**DATA PROVIDED**
↓

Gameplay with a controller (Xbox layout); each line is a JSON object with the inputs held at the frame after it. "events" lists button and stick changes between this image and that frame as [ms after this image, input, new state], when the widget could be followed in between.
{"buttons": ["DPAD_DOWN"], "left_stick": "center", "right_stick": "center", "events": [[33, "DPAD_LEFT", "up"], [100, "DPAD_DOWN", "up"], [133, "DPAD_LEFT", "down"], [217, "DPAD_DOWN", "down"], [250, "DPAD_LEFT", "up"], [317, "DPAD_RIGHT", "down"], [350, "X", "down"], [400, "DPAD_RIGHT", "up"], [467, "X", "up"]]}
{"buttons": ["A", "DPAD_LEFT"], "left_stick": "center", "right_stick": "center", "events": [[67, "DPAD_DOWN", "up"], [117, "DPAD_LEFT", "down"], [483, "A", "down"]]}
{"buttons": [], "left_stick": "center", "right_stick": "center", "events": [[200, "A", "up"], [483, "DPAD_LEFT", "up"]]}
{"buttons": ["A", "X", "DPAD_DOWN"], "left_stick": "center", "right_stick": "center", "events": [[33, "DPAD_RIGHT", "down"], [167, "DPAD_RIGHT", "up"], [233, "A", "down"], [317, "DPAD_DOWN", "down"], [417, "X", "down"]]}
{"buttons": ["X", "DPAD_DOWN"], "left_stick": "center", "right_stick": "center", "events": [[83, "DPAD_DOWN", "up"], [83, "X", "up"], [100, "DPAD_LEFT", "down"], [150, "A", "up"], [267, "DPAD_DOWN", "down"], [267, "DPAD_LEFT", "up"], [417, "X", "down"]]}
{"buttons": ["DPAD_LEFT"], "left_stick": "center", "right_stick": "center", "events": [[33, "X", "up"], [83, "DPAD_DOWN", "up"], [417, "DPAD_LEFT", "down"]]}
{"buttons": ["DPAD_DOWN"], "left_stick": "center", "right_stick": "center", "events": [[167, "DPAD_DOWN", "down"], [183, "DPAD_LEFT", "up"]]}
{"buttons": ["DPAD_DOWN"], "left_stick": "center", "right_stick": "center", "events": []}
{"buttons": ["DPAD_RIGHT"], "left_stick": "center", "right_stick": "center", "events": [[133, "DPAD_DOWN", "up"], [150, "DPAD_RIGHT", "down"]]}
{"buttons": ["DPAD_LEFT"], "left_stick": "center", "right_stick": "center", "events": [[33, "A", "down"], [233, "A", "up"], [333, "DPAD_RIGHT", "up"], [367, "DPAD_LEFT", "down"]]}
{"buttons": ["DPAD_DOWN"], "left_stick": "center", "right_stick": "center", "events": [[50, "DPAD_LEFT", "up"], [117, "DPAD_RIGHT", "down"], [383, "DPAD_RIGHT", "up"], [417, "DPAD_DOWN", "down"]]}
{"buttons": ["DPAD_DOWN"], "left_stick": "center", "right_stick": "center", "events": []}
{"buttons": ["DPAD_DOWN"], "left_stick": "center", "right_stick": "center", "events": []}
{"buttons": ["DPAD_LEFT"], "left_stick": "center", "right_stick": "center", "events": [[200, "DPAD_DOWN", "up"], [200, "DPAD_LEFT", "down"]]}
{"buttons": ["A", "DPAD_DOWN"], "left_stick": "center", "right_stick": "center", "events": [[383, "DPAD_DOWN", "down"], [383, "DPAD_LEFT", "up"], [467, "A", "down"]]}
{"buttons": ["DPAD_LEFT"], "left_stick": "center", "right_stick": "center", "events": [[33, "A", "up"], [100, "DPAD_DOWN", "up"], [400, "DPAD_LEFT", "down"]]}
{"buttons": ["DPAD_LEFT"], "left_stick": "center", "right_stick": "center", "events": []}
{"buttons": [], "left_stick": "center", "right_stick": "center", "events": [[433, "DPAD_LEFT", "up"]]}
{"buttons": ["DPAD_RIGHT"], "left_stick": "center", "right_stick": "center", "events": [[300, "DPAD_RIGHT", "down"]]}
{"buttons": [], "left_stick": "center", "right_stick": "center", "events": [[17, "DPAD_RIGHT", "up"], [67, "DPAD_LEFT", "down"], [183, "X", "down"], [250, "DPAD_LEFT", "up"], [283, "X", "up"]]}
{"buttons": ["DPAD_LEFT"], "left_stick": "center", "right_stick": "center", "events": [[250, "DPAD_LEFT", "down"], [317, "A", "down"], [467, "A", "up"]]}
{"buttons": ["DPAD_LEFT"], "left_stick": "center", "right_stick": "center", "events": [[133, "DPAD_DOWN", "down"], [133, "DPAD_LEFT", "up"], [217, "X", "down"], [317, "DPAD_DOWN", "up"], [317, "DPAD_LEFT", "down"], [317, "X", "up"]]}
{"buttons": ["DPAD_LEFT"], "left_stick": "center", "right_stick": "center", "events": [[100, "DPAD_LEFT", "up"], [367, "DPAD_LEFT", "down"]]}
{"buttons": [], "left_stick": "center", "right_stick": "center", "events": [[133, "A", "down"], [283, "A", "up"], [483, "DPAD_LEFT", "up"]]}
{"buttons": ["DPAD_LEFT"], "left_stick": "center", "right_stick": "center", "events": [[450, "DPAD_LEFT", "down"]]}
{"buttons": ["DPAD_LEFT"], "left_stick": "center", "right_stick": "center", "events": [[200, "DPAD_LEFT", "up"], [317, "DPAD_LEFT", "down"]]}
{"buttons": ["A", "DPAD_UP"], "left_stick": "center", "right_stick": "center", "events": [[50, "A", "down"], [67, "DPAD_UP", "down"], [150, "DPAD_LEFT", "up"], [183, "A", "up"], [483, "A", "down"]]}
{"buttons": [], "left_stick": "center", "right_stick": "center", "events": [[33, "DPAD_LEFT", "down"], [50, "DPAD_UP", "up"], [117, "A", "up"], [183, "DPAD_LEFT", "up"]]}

↑

Give the listing again in full, and make every line match exactly.

**YOUR SOLUTION**
Gameplay with a controller (Xbox layout); each line is a JSON object with the inputs held at the frame after it. "events" lists button and stick changes between this image and that frame as [ms after this image, input, new state], when the widget could be followed in between.
{"buttons": ["DPAD_DOWN"], "left_stick": "center", "right_stick": "center", "events": [[33, "DPAD_LEFT", "up"], [100, "DPAD_DOWN", "up"], [133, "DPAD_LEFT", "down"], [217, "DPAD_DOWN", "down"], [250, "DPAD_LEFT", "up"], [317, "DPAD_RIGHT", "down"], [350, "X", "down"], [400, "DPAD_RIGHT", "up"], [467, "X", "up"]]}
{"buttons": ["A", "DPAD_LEFT"], "left_stick": "center", "right_stick": "center", "events": [[67, "DPAD_DOWN", "up"], [117, "DPAD_LEFT", "down"], [483, "A", "down"]]}
{"buttons": [], "left_stick": "center", "right_stick": "center", "events": [[200, "A", "up"], [483, "DPAD_LEFT", "up"]]}
{"buttons": ["A", "X", "DPAD_DOWN"], "left_stick": "center", "right_stick": "center", "events": [[33, "DPAD_RIGHT", "down"], [167, "DPAD_RIGHT", "up"], [233, "A", "down"], [317, "DPAD_DOWN", "down"], [417, "X", "down"]]}
{"buttons": ["X", "DPAD_DOWN"], "left_stick": "center", "right_stick": "center", "events": [[83, "DPAD_DOWN", "up"], [83, "X", "up"], [100, "DPAD_LEFT", "down"], [150, "A", "up"], [267, "DPAD_DOWN", "down"], [267, "DPAD_LEFT", "up"], [417, "X", "down"]]}
{"buttons": ["DPAD_LEFT"], "left_stick": "center", "right_stick": "center", "events": [[33, "X", "up"], [83, "DPAD_DOWN", "up"], [417, "DPAD_LEFT", "down"]]}
{"buttons": ["DPAD_DOWN"], "left_stick": "center", "right_stick": "center", "events": [[167, "DPAD_DOWN", "down"], [183, "DPAD_LEFT", "up"]]}
{"buttons": ["DPAD_DOWN"], "left_stick": "center", "right_stick": "center", "events": []}
{"buttons": ["DPAD_RIGHT"], "left_stick": "center", "right_stick": "center", "events": [[133, "DPAD_DOWN", "up"], [150, "DPAD_RIGHT", "down"]]}
{"buttons": ["DPAD_LEFT"], "left_stick": "center", "right_stick": "center", "events": [[33, "A", "down"], [233, "A", "up"], [333, "DPAD_RIGHT", "up"], [367, "DPAD_LEFT", "down"]]}
{"buttons": ["DPAD_DOWN"], "left_stick": "center", "right_stick": "center", "events": [[50, "DPAD_LEFT", "up"], [117, "DPAD_RIGHT", "down"], [383, "DPAD_RIGHT", "up"], [417, "DPAD_DOWN", "down"]]}
{"buttons": ["DPAD_DOWN"], "left_stick": "center", "right_stick": "center", "events": []}
{"buttons": ["DPAD_DOWN"], "left_stick": "center", "right_stick": "center", "events": []}
{"buttons": ["DPAD_LEFT"], "left_stick": "center", "right_stick": "center", "events": [[200, "DPAD_DOWN", "up"], [200, "DPAD_LEFT", "down"]]}
{"buttons": ["A", "DPAD_DOWN"], "left_stick": "center", "right_stick": "center", "events": [[383, "DPAD_DOWN", "down"], [383, "DPAD_LEFT", "up"], [467, "A", "down"]]}
{"buttons": ["DPAD_LEFT"], "left_stick": "center", "right_stick": "center", "events": [[33, "A", "up"], [100, "DPAD_DOWN", "up"], [400, "DPAD_LEFT", "down"]]}
{"buttons": ["DPAD_LEFT"], "left_stick": "center", "right_stick": "center", "events": []}
{"buttons": [], "left_stick": "center", "right_stick": "center", "events": [[433, "DPAD_LEFT", "up"]]}
{"buttons": ["DPAD_RIGHT"], "left_stick": "center", "right_stick": "center", "events": [[300, "DPAD_RIGHT", "down"]]}
{"buttons": [], "left_stick": "center", "right_stick": "center", "events": [[17, "DPAD_RIGHT", "up"], [67, "DPAD_LEFT", "down"], [183, "X", "down"], [250, "DPAD_LEFT", "up"], [283, "X", "up"]]}
{"buttons": ["DPAD_LEFT"], "left_stick": "center", "right_stick": "center", "events": [[250, "DPAD_LEFT", "down"], [317, "A", "down"], [467, "A", "up"]]}
{"buttons": ["DPAD_LEFT"], "left_stick": "center", "right_stick": "center", "events": [[133, "DPAD_DOWN", "down"], [133, "DPAD_LEFT", "up"], [217, "X", "down"], [317, "DPAD_DOWN", "up"], [317, "DPAD_LEFT", "down"], [317, "X", "up"]]}
{"buttons": ["DPAD_LEFT"], "left_stick": "center", "right_stick": "center", "events": [[100, "DPAD_LEFT", "up"], [367, "DPAD_LEFT", "down"]]}
{"buttons": [], "left_stick": "center", "right_stick": "center", "events": [[133, "A", "down"], [283, "A", "up"], [483, "DPAD_LEFT", "up"]]}
{"buttons": ["DPAD_LEFT"], "left_stick": "center", "right_stick": "center", "events": [[450, "DPAD_LEFT", "down"]]}
{"buttons": ["DPAD_LEFT"], "left_stick": "center", "right_stick": "center", "events": [[200, "DPAD_LEFT", "up"], [317, "DPAD_LEFT", "down"]]}
{"buttons": ["A", "DPAD_UP"], "left_stick": "center", "right_stick": "center", "events": [[50, "A", "down"], [67, "DPAD_UP", "down"], [150, "DPAD_LEFT", "up"], [183, "A", "up"], [483, "A", "down"]]}
{"buttons": [], "left_stick": "center", "right_stick": "center", "events": [[33, "DPAD_LEFT", "down"], [50, "DPAD_UP", "up"], [117, "A", "up"], [183, "DPAD_LEFT", "up"]]}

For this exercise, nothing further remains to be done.